Small and Medium-sized Enterprises: Clydesdale Bank Debate
Full Debate: Read Full DebateBaroness Kramer
Main Page: Baroness Kramer (Liberal Democrat - Life peer)Department Debates - View all Baroness Kramer's debates with the Cabinet Office
(5 years, 8 months ago)
Lords ChamberI am grateful to the noble Lord for his response. It makes sense to wait for the expansion of the financial ombudsman’s scheme, which I and he referred to, and which comes into effect next month. I also believe that the two voluntary schemes to which he referred are better than the alternative—a statutory independent tribunal, which the Treasury Select Committee considered. We gave that serious consideration, but agreed with Simon Walker’s conclusion that that would not be the right approach. It would involve primary legislation, setting up a tribunal and probably costs for the SMEs that wished to access it.
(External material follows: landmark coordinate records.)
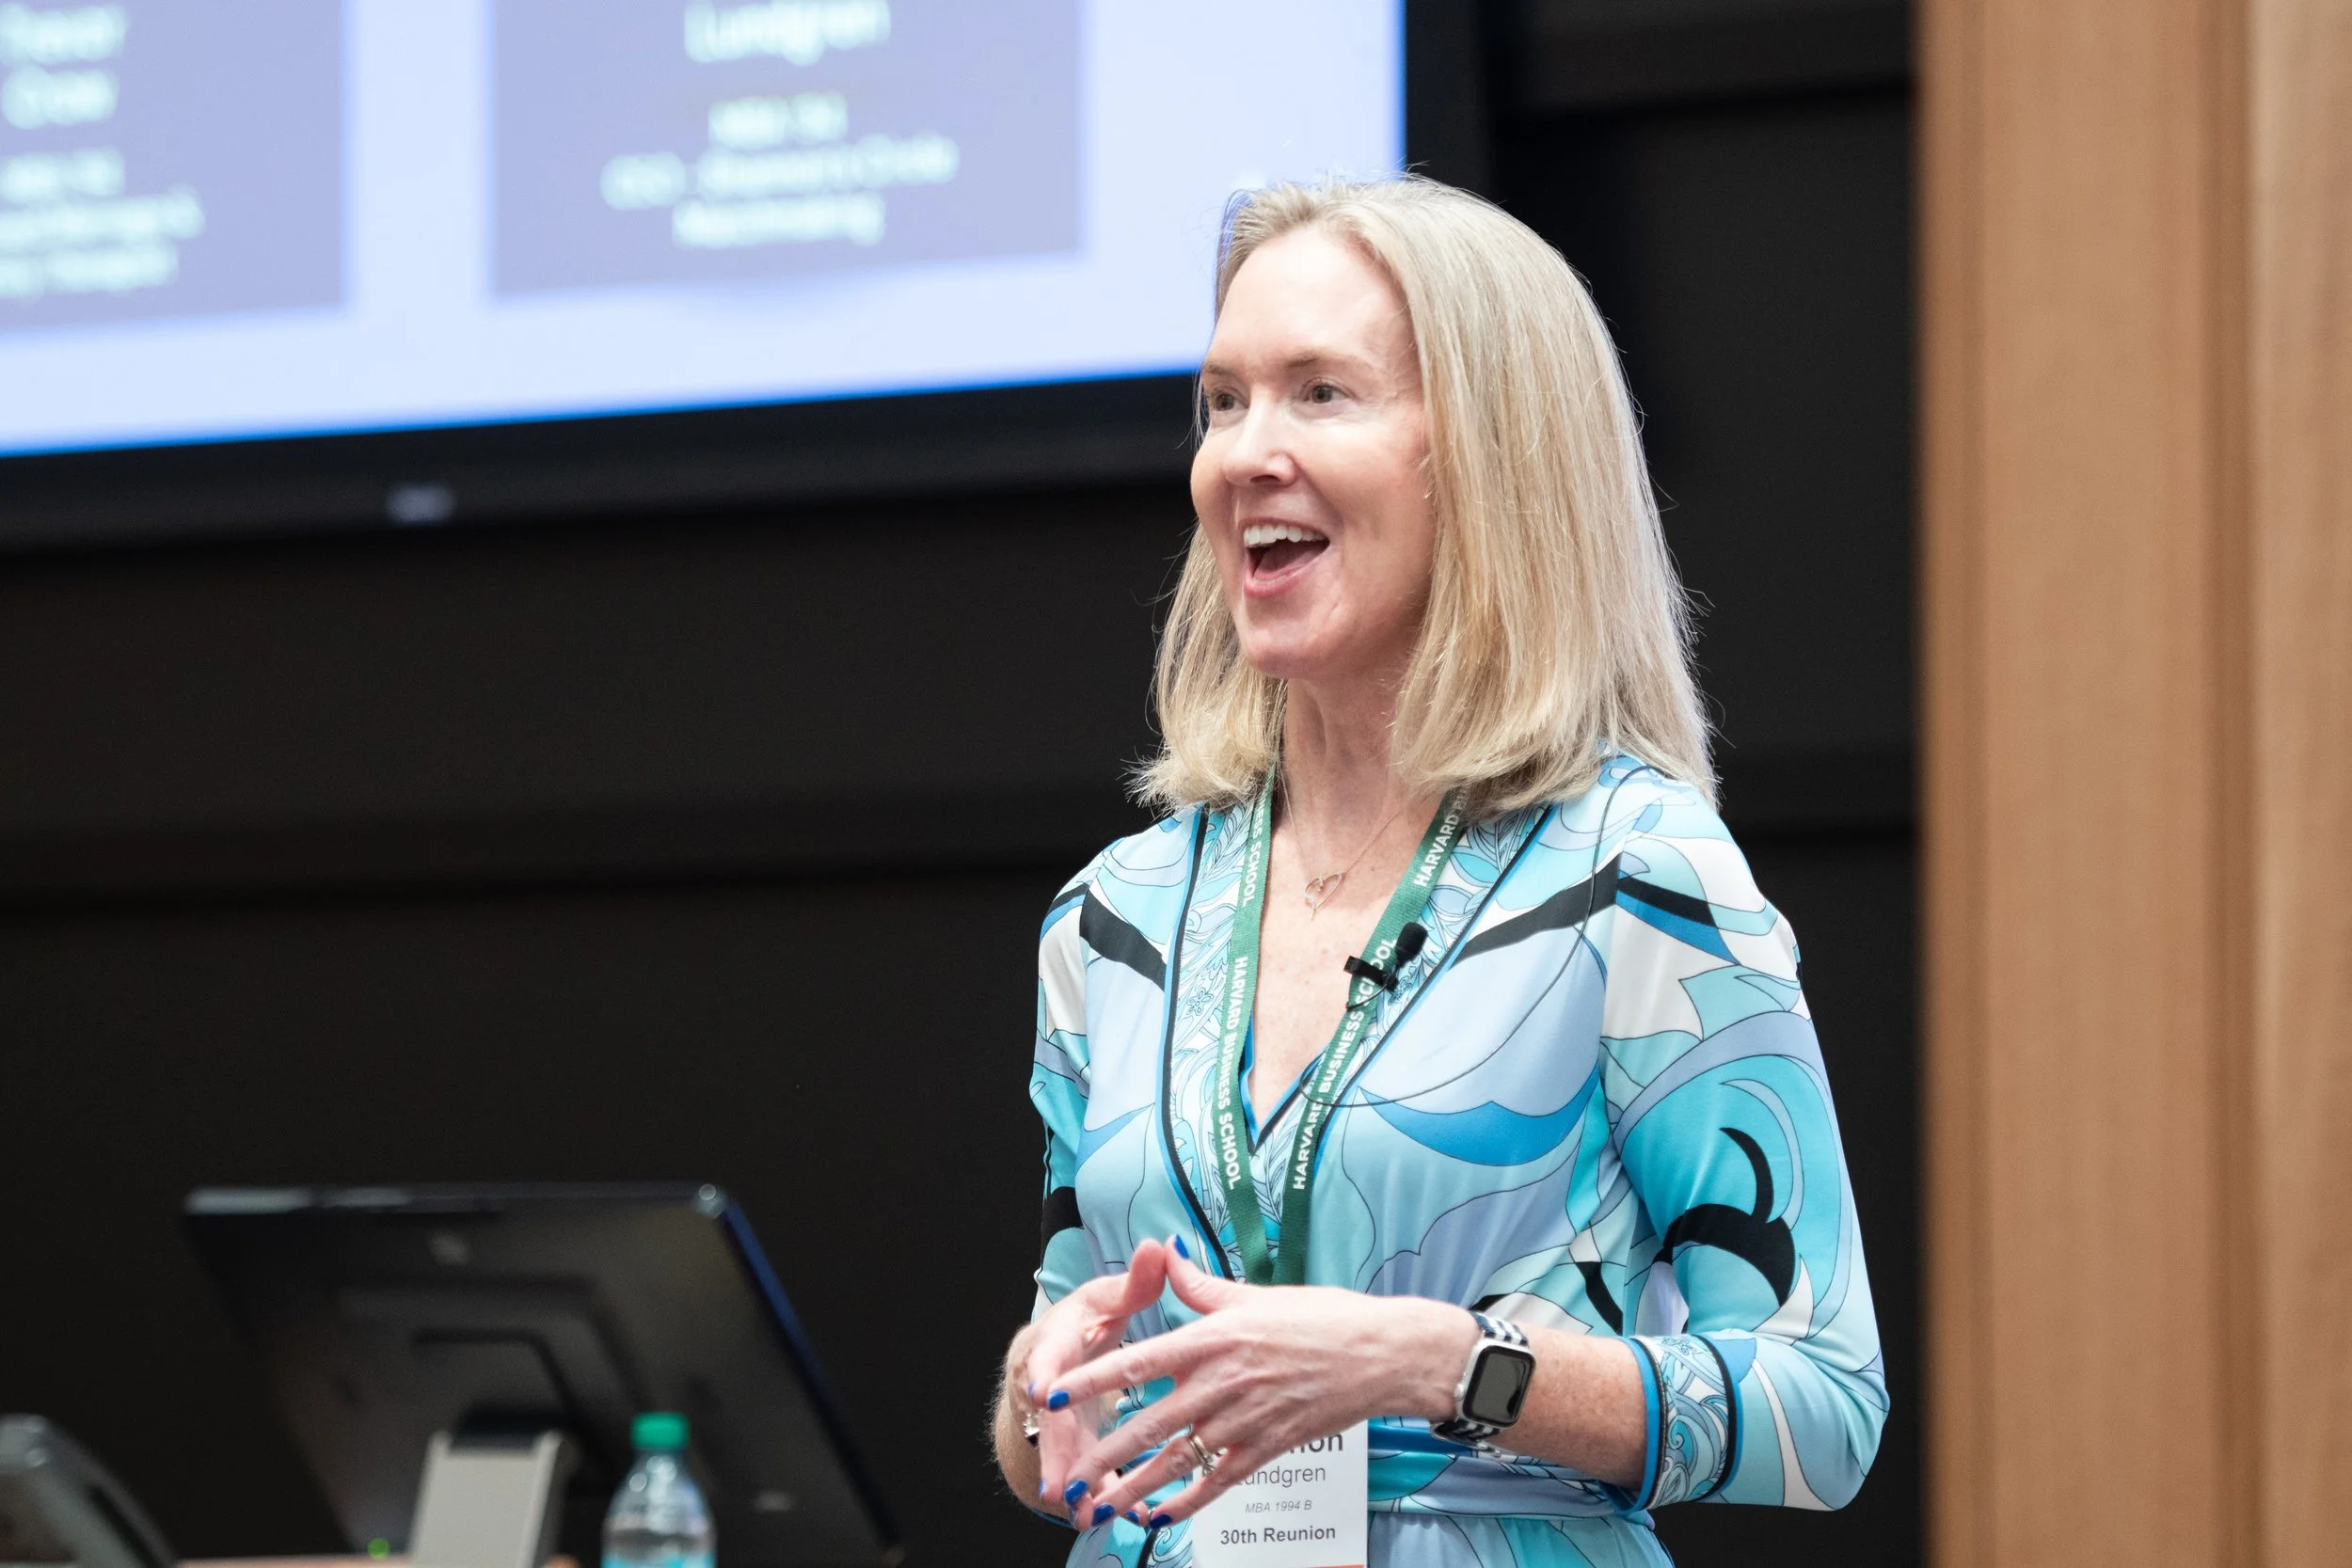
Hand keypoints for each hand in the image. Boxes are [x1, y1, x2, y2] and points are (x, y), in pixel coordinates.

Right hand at [1021, 1237, 1175, 1524]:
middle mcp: (1050, 1382)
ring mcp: (1058, 1417)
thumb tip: (1158, 1246)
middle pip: (1049, 1418)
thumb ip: (1136, 1281)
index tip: (1044, 1393)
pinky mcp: (1071, 1441)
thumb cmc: (1085, 1323)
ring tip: (1080, 1513)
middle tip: (1058, 1485)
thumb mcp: (1107, 1298)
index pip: (1048, 1354)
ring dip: (1071, 1482)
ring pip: (1062, 1452)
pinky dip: (1096, 1491)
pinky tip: (1110, 1516)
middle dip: (1053, 1452)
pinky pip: (1083, 1468)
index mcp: (1058, 1340)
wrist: (1061, 1353)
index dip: (1045, 1373)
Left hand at [1039, 1242, 1476, 1529]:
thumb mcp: (1254, 1294)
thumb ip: (1199, 1284)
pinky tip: (1159, 1517)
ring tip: (1100, 1504)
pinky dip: (1187, 1503)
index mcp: (1213, 1338)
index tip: (1054, 1393)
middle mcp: (1222, 1382)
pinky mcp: (1266, 1447)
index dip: (1093, 1379)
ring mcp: (1245, 1420)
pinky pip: (1218, 1482)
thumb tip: (1162, 1252)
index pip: (1139, 1360)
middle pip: (1150, 1423)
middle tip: (1066, 1474)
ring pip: (1178, 1460)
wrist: (1381, 1354)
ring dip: (1135, 1486)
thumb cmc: (1322, 1318)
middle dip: (1103, 1453)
I think a dispute resolution system, as outlined, would be much quicker, much less expensive and not constrained by a narrow interpretation of the law. An ombudsman could see whether a contract was fair and reasonable, for example.
The noble Lord asked whether the standard lending practice was voluntary. Yes, it is a voluntary scheme. It sets the benchmark for good lending practice in the UK, outlining the way registered firms are expected to deal with their customers throughout the entire product life. We believe that this is the right approach to resolving complaints, but we have not ruled out other options if it does not deliver.
My Lords, do the Government recognise that people have been waiting for more than six years for justice? Those SMEs were maltreated by Clydesdale, RBS and Lloyds. They were viable companies paying their loans that were put into bankruptcy so that their assets could be stripped for profit and advantage, and the Government have at every step of the way dragged their feet, as has the regulator. Now, rather than the limited, partial voluntary schemes that the Minister proposes for the future, will the Government understand the reality of the experience of so many people, take a much firmer hand following the Australian example, do a complete retroactive review and ensure that everyone is compensated by the Government’s initiative, not wait for people who have been badly damaged to come forward to battle yet again?
If there was inaction for the past six years, that covers a period when we were both Ministers together in the coalition Government. The noble Baroness asked whether it was fair to ask people to wait. What we propose would bring a swifter solution to those who have already waited a long time—as I agree—than the alternative of a statutory scheme which, as I said, requires primary legislation, regulations controlling SME lending, which is not regulated at the moment, and then possibly expensive access to the tribunal through legal representation for SMEs.
The banks have a good record of observing the recommendations of the financial ombudsman scheme, so we should let them have the opportunity to show that they will also honour the recommendations of the two schemes being announced today, which will be up and running in the autumn—far sooner than a statutory scheme.
I recognise that there are more cases than the one that has generated the interest. There has been a lot of press interest in some RBS schemes. Looking at the FCA estimates, we estimate that the expansion in eligibility for the FOS scheme will result in no more than an additional 1,300 cases from businesses on top of the existing 6,000 cases from microenterprises. To put that in context, the employment tribunal received over 109,000 cases in the financial year. We think the FCA’s planned expansion of the FOS to include small businesses is the right and proportionate response. We look forward to the next steps and to these vital pieces.
The noble Lord then asked me a number of questions about the incentive loans or interest rates that banks sometimes offer and some of their other practices. I am not sure whether they fall precisely under the remit I have just announced but, if the noble Lord will permit, I will write to him when I have received further clarification.
My Lords, since I can now follow up with another question, I remind the Minister that during the coalition years Vince Cable, in his role at BIS, commissioned the first investigation into the many complaints against RBS, its abuse and its behaviour. As a consequence the FCA, as it is now—the regulator—was asked to act. The regulator commissioned a consultant called Promontory to produce a report, which was utterly damning—but we did not know that, because it was not published—and the summary the FCA produced was 180 degrees different from the underlying report. It was only its leakage and its exposure that brought this to much wider attention. Essentially, Members on all sides of this House—and in the other House—have been dragging this Government to try to deal with this and to get the FCA and the other regulators to deal with their underlying responsibilities. Would it not be appropriate to make sure that, where an institution is to any degree regulated by either the FCA or the PRA, they take fundamental responsibility for its ethical behaviour and not limit themselves to the narrow regulatory perimeter behind which they hide?
I do not disagree with the recommendation the noble Baroness made at the end: that they should have a broader remit in their responsibilities and not confine themselves to the narrow remit that may be set out. Again, perhaps I can write to her, as she has strayed just a little from the rather narrow case that brought me to the Dispatch Box. She raises an important point about the broader responsibilities of regulatory bodies, which I will write to her about.